Ce mois de janvier 2018 est, pour l’UDC, celui des phénomènes migratoires inattendus : on a ainsi vu un conseiller fédéral tessinois monter la semaine dernière à Zurich, et c’est aujourd’hui au tour d’un conseiller fédéral vaudois de descendre à Genève. Et cela à l’occasion de défis aussi périlleux l’un que l’autre : parler d’Europe à la tribune de l’Albisgütli et parler d’armée en territoire genevois !
Monsieur le Président,
Mesdames et Messieurs les délégués de l’UDC Suisse,
Chers invités en vos titres et qualités,
Chers amis genevois,
Plus sérieusement, ce n’est pas sans un certain plaisir que je vous rejoins ici à l’occasion de cette assemblée des délégués : premièrement, parce que je me reconnais de solides affinités avec le canton qui nous accueille, un canton voisin du mien et proche de mon domicile, et deuxièmement parce que l’année qui commence comportera nombre de dossiers ardus pour le département dont j’ai la responsabilité, dossiers qui appelleront le soutien sans faille de notre famille politique. Ce soutien est toujours précieux, au Parlement comme ailleurs.
A nos amis genevois, je me dois d’adresser en préambule un message de circonstance. Bien qu’étant orienté vers les affaires fédérales depuis plus de deux ans, et tenu de ce fait à un devoir de réserve à l’égard des dossiers cantonaux, je continue à les suivre avec beaucoup d’intérêt, raison pour laquelle je tiens à vous exprimer mon soutien et me permets de souhaiter bonne chance et bon courage à celles et à ceux d’entre vous qui ont fait le choix de s’investir activement dans la campagne cantonale qui se profile. J’espère que le printemps favorisera votre engagement.
Alors que vous me demandez de vous dresser un état des lieux de la sécurité en Suisse à l’aube de cette nouvelle année, je dois tout d’abord souligner l’importance du fossé qui sépare l’éventail des missions relevant de mon département et les moyens limités qui lui sont alloués pour les accomplir. De fait, le DDPS n’est définitivement pas cet « enfant gâté » de la Confédération que certains se plaisent à caricaturer pour mieux prôner sa mise au régime. Il doit pourtant assurer des tâches dont la variété et l’intensité se sont considérablement accrues avec le temps.

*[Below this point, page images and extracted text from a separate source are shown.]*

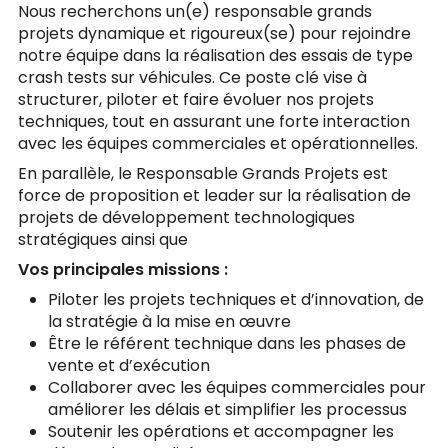
Nous recherchons un(e) responsable grands
projets dynamique et rigoureux(se) pour rejoindre
notre équipe dans la réalisation des essais de type
crash tests sur véhicules. Ce poste clé vise à
structurer, piloter et faire évoluer nos projets
techniques, tout en assurant une forte interaction
avec les équipes commerciales et opérationnelles.
En parallèle, le Responsable Grands Projets est
force de proposition et leader sur la réalisation de
projets de développement technologiques
stratégiques ainsi que
Vos principales missions :
Piloter les projets techniques et d’innovation, de
la stratégie à la mise en œuvre
Être le référent technique dans les phases de
vente et d’exécution
Collaborer avec les équipes commerciales pour
améliorer les délais et simplifier les processus
Soutenir les opérations et accompagner les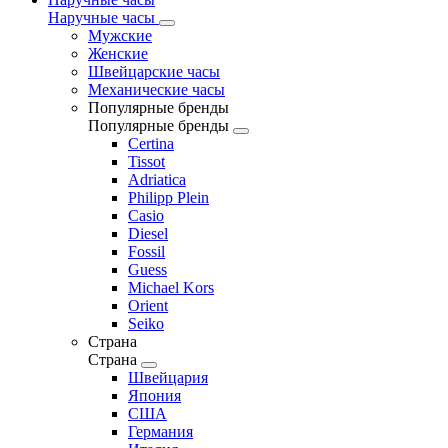
Наручные часы
Мужские
Женские
Швейцарские часы
Механические часы
Популярные бренды
Популярные бренды
Certina
Tissot
Adriatica
Philipp Plein
Casio
Diesel
Fossil
Guess
Michael Kors
Orient
Seiko
Страна
Страна
Швейцария
Япония
США
Германия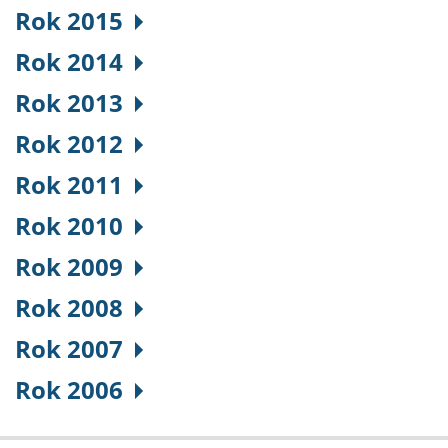
Rok 2015
Rok 2014
Rok 2013
Rok 2012
Rok 2011
Rok 2010
Rok 2009
Rok 2008
Rok 2007
Rok 2006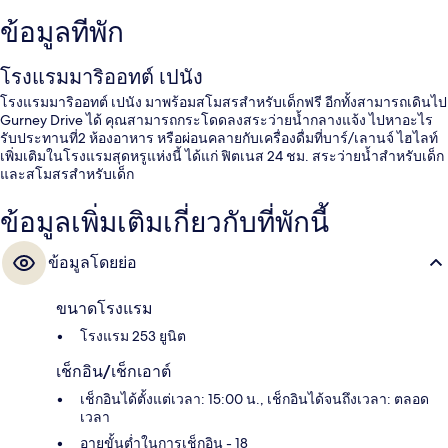
ข้อมูลที่พัก
โรงแรมมาริออทต์ เปนัง
โรงแรมมาริออทต์ เปนัง มาพร้อมสโมสรสำหรับเด็กฟรี อีกทั้งสามารถเดินไป
Gurney Drive ได้ คุณสามารถกระโดดลงสระว่ายน้ำกลางแจ้ง ไปหาอะไร
รับประทานที่2 ห้องอาหาร หรือผ่อนคลายกับเครื่องดื่มที่บาร์/เลานจ์ ไฮไลท์
เพิ่มเติมในโรงแรมสุดหรูแห่งนี้ ได้แก่ ฟิตเนส 24 ชม. สระว่ายน้ำสำหรับเด็ก
และสโมสรสำหรับเด็ก
ข้อมูลเพิ่มเติมเกี่ยวกับที่พักนี้
ข้อมูลโดยย่อ
ขนาดโรงแรม
โรงแรม 253 ยูนิต
เช็กอิน/เช็กเอาต์
เช็กอินได้ตั้งแต่เวลา: 15:00 น., เช็กอินได้จนถึงเวลา: ตลอด
เวลา
อายุขั้นต่ำในการเช็กอิน - 18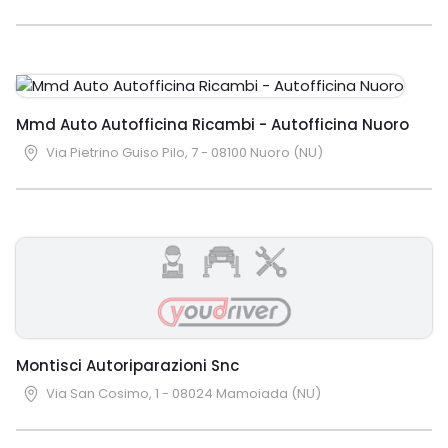
Mmd Auto Autofficina Ricambi - Autofficina Nuoro
Via Pietrino Guiso Pilo, 7 - 08100 Nuoro (NU)
Montisci Autoriparazioni Snc
Via San Cosimo, 1 - 08024 Mamoiada (NU)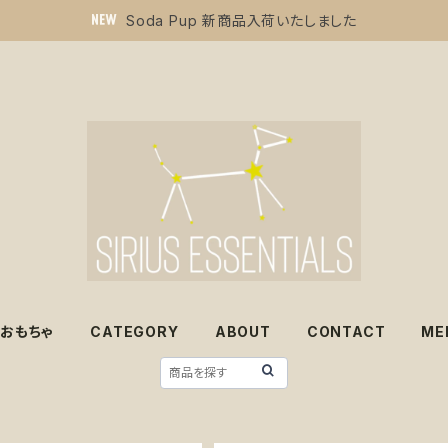
Soda Pup 新商品入荷いたしました
おもちゃ
CATEGORY
ABOUT
CONTACT
ME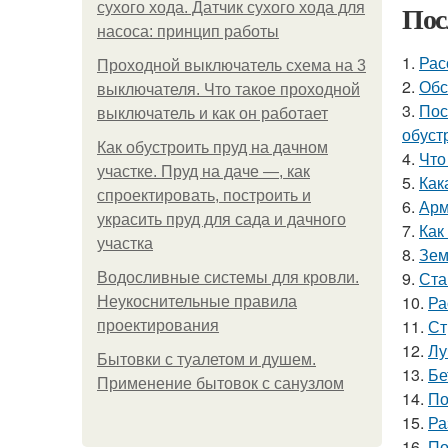
Пос
сухого хода. Датчик сухого хода для
насоса: принцип работы
1.
Рас
Проходной выключатель схема на 3
2.
Обс
выключателя. Что такое проходной
3.
Пос
выключатель и как он работает
обуст
Как обустроить пруд на дачном
4.
Что
участке. Пруд на даче —, как
5.
Как
спроектировать, построить и
6.
Арм
украсить пруд для сада и дачного
7.
Как
участка
8.
Зем
9.
Ста
Водосливные системы для кровли.
10.
Ра
Неукоснительные правила
11.
Ст
проектирования
12.
Лу
Бытовки с туалетом и душем.
13.
Бе
Применение бытовок с санузлом
14.
По
15.
Ра
16.
По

Bien loin de la définition relativement homogène qu’elle avait au XXe siècle, la sécurité, dans son acception large, constitue aujourd’hui un domaine particulièrement diversifié, fortement globalisé, technologiquement et politiquement complexe, et se caractérisant par des interdépendances de plus en plus marquées. J’en veux pour preuve le projet d’acquisition d’un nouvel avion de combat, qui est à l’évidence l’un des projets phares de mon département. Pour espérer le conduire avec un minimum d’efficacité, il faut soupeser à la fois les capacités militaires de l’appareil envisagé, les servitudes technologiques à l’égard de son constructeur, la sécurité informatique des systèmes qu’il embarquera, la coordination et l’interopérabilité de l’ensemble des moyens affectés pour le surplus à la défense aérienne, la stratégie de participation industrielle, qui intéresse à juste titre la place économique suisse, ou encore les effets financiers induits sur les autres systèmes et moyens de notre armée, en particulier sur ceux des forces terrestres, qui ne veulent bien entendu pas être les parents pauvres de l’opération.

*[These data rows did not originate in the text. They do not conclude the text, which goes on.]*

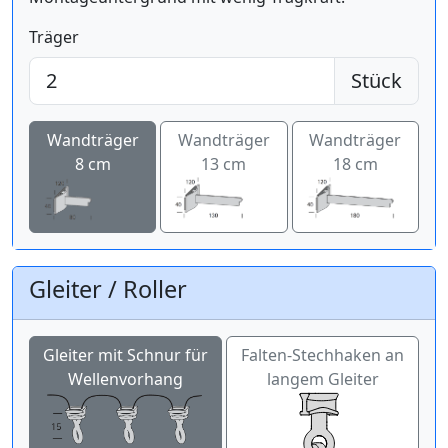
Träger
Stück
Wandträger
Wandträger
Wandträger
8 cm
13 cm
18 cm
Gleiter / Roller
Gleiter mit Schnur für
Falten-Stechhaken an
Wellenvorhang
langem Gleiter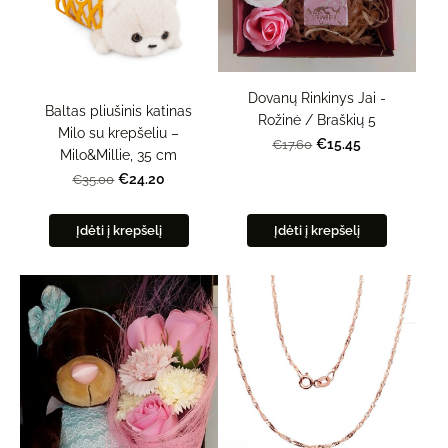
Dovanų Rinkinys Jai -
Baltas pliušinis katinas
Rožinė / Braškių 5
Milo su krepšeliu –
€15.45
€17.60
Milo&Millie, 35 cm
€24.20
€35.00
Įdėti į krepšelį
Įdėti į krepšelį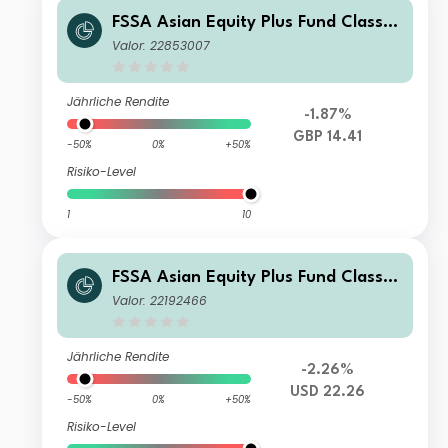
FSSA Asian Equity Plus Fund Class II
I (Accumulation) GBP
Valor: 22853007
Jährliche Rendite
-1.87%
GBP 14.41
-50%
0%
+50%
Risiko-Level
1
10
FSSA Asian Equity Plus Fund Class II
I (Distributing) USD
Valor: 22192466
Jährliche Rendite
-2.26%
USD 22.26
-50%
0%
+50%
Risiko-Level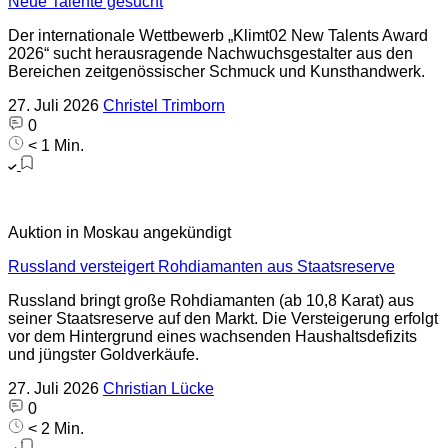
Neue Talente gesucht
Der internationale Wettbewerb „Klimt02 New Talents Award
2026“ sucht herausragende Nachwuchsgestalter aus den
Bereichen zeitgenössischer Schmuck und Kunsthandwerk.
27. Juli 2026
Christel Trimborn
0
< 1 Min.
Auktion in Moskau angekündigt
Russland versteigert Rohdiamanten aus Staatsreserve
Russland bringt große Rohdiamanten (ab 10,8 Karat) aus
seiner Staatsreserve auf den Markt. Die Versteigerung erfolgt
vor dem Hintergrund eines wachsenden Haushaltsdefizits
und jüngster Goldverkäufe.
27. Juli 2026
Christian Lücke
0
< 2 Min.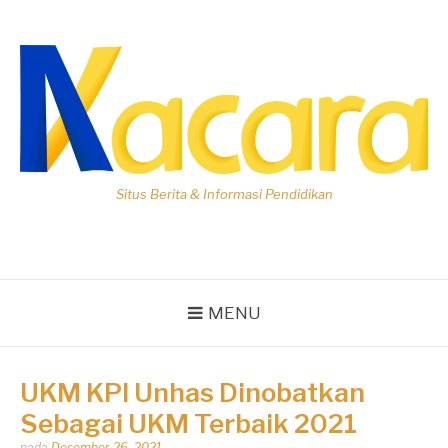
Lompat
ke
konten
Situs Berita & Informasi Pendidikan
MENU
UKM KPI Unhas Dinobatkan
Sebagai UKM Terbaik 2021
Dipos
pada
Desember 26, 2021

A cela s’ajoute l’élaboration du processus démocratique, c’est-à-dire de la technique législative de mise en œuvre de ce dossier, les étapes parlementaires de sa validation, la question toujours ouverte et délicate d’un vote populaire et, bien évidemment, les démarches de communication inhérentes à tout projet de ce type. Enfin, malgré les efforts entrepris, il faut être conscient que certaines formations n’auront pour seul objectif que de jouer la montre et de retarder le renouvellement de notre flotte vieillissante dans le secret espoir qu’elle atteindra sous peu un point d’obsolescence irréversible.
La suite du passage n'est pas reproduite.